Funny, she almost sounded like Gandhi there for a minute. He went to jail to fight for the independence of his country; Martin Luther King went there to agitate for civil rights -- but Martha went to jail for a far higher cause, her own sacred right to party. Why shouldn't she play the market, do a little insider trading? They were her stocks, after all ...

The bitching and moaning in the loft has reached the usual poisonous levels familiar from earlier incarnations of this programme (in its various Trump avatars), but once notices that Martha's wisdom and mana remain beyond criticism. To question that would be indeed to sin against the holy ghost.
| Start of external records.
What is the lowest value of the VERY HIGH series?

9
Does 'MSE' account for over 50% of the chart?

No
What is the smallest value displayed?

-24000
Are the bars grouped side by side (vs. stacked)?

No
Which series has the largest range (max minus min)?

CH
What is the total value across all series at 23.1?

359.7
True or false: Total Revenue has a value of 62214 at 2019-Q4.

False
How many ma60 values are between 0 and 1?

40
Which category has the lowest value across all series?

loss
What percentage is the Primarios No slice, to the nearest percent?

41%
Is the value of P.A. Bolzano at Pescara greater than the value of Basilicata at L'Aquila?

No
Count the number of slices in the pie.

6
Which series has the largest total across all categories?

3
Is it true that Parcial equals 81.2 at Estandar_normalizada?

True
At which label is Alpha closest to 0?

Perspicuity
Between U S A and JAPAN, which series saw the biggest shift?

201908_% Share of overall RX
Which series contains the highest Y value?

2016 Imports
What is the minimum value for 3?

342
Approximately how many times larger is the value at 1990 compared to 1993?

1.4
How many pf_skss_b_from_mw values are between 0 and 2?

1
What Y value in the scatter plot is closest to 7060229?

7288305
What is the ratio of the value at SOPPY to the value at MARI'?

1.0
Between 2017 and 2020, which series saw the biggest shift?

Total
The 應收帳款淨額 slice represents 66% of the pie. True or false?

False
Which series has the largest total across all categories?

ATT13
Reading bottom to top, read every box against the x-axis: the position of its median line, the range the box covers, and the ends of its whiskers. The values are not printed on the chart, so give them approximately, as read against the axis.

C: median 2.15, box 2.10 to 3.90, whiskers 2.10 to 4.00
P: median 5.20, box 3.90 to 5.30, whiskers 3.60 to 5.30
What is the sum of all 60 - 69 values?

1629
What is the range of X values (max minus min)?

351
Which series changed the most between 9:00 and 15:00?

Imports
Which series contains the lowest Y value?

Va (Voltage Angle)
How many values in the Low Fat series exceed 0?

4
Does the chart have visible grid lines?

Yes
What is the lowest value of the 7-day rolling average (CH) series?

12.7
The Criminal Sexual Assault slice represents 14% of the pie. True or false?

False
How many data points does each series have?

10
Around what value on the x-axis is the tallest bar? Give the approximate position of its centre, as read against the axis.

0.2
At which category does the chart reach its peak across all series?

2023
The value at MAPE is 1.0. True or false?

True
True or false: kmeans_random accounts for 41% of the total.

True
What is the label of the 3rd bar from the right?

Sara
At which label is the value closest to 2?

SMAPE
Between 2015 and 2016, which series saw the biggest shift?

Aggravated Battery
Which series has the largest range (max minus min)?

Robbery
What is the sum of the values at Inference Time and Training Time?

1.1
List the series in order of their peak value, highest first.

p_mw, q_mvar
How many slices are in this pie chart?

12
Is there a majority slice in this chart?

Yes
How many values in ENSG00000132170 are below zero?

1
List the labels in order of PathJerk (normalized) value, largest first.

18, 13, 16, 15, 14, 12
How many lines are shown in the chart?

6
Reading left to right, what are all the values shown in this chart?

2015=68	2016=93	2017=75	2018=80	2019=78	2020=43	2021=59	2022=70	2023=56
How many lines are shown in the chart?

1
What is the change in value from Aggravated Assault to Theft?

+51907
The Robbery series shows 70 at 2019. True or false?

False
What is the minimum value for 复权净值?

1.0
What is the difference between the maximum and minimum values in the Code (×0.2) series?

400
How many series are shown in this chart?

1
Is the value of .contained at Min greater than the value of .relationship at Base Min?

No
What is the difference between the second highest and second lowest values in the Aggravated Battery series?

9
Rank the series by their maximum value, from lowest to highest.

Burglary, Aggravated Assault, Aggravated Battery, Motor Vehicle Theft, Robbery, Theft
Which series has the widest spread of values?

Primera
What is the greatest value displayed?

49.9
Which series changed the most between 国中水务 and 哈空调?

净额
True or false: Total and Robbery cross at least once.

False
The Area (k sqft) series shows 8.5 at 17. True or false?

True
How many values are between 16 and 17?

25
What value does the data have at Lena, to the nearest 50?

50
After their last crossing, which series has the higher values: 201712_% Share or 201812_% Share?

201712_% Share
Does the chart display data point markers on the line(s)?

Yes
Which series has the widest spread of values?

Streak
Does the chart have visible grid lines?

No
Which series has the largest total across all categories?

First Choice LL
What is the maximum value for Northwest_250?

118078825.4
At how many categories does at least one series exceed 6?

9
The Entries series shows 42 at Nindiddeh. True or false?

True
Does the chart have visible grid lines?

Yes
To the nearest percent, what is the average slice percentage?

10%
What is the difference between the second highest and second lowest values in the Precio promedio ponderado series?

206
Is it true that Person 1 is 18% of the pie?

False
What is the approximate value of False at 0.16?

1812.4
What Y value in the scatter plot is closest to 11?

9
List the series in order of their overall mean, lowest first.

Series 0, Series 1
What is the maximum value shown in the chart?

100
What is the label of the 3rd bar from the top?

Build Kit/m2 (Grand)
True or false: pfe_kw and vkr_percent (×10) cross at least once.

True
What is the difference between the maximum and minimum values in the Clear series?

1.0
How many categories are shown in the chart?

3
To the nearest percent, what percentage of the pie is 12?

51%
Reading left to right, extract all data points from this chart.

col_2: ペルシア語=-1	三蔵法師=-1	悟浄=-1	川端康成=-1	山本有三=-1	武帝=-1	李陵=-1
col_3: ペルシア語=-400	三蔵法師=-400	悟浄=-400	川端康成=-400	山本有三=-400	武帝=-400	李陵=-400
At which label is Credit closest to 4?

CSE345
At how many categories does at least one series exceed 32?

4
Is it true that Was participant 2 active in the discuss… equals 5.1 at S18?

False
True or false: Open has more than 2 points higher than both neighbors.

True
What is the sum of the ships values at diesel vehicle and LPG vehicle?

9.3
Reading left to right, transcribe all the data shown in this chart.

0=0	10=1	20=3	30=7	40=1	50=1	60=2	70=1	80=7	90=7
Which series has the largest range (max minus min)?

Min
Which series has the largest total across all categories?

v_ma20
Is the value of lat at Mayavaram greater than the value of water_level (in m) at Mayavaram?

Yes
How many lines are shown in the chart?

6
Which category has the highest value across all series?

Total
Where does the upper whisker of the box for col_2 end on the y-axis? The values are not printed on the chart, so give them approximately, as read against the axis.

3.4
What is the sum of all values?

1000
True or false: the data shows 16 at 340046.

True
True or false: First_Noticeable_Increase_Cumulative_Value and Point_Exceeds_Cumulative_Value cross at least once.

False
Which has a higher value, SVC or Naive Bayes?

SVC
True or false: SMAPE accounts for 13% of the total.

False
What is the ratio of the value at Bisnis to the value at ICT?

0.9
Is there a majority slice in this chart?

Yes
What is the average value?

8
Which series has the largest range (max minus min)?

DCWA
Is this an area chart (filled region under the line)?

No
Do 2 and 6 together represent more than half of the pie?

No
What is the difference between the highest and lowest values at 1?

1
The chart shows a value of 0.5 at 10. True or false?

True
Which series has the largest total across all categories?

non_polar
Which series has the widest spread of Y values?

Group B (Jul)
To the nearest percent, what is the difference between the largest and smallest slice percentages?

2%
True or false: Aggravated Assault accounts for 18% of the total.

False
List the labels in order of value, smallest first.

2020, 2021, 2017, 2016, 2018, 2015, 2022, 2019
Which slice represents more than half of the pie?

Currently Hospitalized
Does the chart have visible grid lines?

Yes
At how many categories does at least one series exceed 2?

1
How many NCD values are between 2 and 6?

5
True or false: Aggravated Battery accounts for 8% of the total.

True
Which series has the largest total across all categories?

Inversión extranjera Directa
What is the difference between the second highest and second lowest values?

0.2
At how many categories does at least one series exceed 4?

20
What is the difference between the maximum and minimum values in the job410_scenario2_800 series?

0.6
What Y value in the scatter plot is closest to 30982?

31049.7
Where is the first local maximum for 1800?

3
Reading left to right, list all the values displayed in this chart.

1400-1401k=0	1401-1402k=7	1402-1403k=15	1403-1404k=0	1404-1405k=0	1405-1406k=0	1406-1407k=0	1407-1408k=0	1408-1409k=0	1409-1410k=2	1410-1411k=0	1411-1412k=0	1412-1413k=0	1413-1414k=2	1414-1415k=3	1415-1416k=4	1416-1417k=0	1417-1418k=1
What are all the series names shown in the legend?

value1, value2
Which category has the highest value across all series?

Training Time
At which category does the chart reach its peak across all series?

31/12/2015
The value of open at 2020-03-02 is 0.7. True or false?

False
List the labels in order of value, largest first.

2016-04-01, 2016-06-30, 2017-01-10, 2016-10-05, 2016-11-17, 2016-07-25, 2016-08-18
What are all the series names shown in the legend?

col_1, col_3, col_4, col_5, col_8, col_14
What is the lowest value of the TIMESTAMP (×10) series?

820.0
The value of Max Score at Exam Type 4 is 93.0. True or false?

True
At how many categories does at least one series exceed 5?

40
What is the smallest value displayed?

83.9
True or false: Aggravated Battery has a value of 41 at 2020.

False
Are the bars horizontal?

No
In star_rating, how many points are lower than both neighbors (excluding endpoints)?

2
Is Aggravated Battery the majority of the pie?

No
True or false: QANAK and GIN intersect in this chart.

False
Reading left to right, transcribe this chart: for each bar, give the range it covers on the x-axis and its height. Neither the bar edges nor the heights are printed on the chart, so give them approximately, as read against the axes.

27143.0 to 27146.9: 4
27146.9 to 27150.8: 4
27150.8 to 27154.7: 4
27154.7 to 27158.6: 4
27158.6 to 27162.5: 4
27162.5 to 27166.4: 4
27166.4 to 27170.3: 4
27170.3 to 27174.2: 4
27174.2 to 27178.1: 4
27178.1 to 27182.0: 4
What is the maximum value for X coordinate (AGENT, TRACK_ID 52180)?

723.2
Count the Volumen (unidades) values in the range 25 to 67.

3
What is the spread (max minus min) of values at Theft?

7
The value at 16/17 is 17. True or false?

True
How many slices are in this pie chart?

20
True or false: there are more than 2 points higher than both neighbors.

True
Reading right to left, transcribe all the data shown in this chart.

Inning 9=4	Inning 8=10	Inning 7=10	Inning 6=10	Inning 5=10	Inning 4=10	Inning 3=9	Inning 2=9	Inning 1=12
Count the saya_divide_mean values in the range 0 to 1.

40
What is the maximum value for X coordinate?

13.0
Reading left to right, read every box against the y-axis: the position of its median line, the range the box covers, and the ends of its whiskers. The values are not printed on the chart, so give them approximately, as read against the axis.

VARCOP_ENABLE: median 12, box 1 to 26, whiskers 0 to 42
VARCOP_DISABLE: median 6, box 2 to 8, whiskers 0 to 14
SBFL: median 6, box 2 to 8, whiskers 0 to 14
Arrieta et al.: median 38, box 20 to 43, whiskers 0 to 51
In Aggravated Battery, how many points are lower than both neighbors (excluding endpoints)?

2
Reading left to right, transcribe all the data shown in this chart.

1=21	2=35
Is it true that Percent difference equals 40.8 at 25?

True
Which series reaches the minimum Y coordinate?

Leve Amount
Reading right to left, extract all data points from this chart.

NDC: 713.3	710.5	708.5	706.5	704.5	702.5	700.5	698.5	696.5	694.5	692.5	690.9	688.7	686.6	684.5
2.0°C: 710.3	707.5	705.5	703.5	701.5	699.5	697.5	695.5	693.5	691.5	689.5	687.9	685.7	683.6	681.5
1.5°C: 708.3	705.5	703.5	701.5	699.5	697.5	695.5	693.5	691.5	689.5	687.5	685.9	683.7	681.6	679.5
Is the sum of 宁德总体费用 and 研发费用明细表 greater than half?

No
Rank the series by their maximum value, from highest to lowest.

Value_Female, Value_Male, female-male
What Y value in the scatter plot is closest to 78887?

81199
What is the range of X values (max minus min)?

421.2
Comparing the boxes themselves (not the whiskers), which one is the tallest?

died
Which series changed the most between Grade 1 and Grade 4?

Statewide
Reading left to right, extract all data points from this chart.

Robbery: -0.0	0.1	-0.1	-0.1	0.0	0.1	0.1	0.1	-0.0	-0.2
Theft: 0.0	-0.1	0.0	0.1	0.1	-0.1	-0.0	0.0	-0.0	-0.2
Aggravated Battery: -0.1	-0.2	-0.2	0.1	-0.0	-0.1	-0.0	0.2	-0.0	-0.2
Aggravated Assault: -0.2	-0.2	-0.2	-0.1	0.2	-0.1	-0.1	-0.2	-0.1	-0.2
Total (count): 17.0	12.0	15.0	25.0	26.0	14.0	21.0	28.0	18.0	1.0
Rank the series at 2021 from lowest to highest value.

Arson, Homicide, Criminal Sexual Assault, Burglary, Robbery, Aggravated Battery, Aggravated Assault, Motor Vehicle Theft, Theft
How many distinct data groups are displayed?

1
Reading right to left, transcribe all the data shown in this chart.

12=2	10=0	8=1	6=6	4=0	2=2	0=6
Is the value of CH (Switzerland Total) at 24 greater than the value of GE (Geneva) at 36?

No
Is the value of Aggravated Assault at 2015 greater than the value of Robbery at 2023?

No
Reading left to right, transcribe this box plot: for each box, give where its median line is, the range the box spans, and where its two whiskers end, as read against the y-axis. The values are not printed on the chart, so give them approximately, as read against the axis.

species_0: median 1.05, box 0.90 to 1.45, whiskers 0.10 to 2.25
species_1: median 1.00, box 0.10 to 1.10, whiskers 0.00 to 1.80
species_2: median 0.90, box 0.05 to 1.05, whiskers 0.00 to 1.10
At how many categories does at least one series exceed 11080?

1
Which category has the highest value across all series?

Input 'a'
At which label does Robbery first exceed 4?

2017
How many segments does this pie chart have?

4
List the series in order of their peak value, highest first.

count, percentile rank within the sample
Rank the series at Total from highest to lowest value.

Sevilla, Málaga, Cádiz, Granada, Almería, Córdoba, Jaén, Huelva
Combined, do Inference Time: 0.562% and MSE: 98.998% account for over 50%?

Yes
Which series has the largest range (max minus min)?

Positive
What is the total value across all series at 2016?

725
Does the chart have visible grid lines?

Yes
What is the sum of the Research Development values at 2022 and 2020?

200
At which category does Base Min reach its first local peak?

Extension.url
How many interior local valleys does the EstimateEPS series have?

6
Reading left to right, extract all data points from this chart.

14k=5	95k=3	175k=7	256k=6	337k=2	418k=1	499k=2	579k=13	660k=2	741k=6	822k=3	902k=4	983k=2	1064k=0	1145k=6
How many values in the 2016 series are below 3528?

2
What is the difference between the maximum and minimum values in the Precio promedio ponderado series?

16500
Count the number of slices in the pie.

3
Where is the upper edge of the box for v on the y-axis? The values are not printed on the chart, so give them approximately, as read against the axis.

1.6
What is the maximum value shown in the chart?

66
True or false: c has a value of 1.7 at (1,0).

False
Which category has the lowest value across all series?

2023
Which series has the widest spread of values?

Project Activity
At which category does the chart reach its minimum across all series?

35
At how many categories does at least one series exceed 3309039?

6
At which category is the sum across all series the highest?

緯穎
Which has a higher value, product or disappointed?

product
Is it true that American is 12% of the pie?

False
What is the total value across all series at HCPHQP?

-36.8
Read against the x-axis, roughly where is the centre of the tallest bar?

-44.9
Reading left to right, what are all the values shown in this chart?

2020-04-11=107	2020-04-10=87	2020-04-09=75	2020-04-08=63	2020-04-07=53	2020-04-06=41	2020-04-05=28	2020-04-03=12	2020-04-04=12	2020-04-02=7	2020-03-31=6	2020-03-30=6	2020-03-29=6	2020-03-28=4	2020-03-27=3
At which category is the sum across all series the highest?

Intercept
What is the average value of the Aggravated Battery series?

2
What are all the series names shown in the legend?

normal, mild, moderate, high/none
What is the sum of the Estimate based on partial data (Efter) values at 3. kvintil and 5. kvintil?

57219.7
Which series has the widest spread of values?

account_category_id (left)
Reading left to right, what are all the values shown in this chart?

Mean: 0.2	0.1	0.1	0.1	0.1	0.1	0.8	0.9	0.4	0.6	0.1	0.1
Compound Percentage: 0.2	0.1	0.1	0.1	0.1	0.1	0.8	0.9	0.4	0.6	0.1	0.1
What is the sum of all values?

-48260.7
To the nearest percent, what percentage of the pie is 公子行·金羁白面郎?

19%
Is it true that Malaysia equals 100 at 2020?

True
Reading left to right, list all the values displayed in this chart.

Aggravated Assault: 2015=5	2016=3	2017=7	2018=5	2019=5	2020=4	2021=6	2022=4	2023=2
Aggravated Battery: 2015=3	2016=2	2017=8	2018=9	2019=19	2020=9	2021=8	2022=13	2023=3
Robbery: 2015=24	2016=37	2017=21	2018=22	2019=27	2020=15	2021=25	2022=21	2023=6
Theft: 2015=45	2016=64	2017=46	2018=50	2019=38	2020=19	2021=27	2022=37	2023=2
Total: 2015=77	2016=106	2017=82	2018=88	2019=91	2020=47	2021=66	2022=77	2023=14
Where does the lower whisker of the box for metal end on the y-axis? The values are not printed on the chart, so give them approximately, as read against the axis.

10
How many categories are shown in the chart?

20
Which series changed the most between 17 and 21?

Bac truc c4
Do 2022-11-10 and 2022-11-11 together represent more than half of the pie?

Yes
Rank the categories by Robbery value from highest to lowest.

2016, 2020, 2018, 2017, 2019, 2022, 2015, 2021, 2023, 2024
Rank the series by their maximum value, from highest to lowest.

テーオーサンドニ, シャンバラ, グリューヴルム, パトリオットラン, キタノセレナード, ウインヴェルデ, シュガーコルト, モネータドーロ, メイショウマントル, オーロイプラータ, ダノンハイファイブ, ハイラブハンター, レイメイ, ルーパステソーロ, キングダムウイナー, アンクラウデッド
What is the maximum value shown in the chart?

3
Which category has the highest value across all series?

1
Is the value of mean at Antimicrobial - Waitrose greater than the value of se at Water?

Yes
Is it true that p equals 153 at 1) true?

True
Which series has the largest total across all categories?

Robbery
Martha's poor long-suffering daughter, who sits there week after week biting her tongue and looking as if she might have a thing or two to report about her mother if only she were given free access to a camera (and had a fully-fuelled jet ready to whisk her off somewhere beyond the reach of the Martha Stewart goon-squad immediately afterwards), is the final bizarre ingredient in the mix.

It's a stuffed program. We all knew that going in. What's refreshing and wholesome about the Martha Stewart "reality" show is that it actually failed. Apparently there's a moment when people have had enough of toadying and grovelling to this repulsive saccharine-scented bully. Maybe quite a few of us actually do notice the difference between Paris Hilton and a singer (or a celebrity, for that matter).

I agree it's not a lot of hope to hold out, but it's something, at least.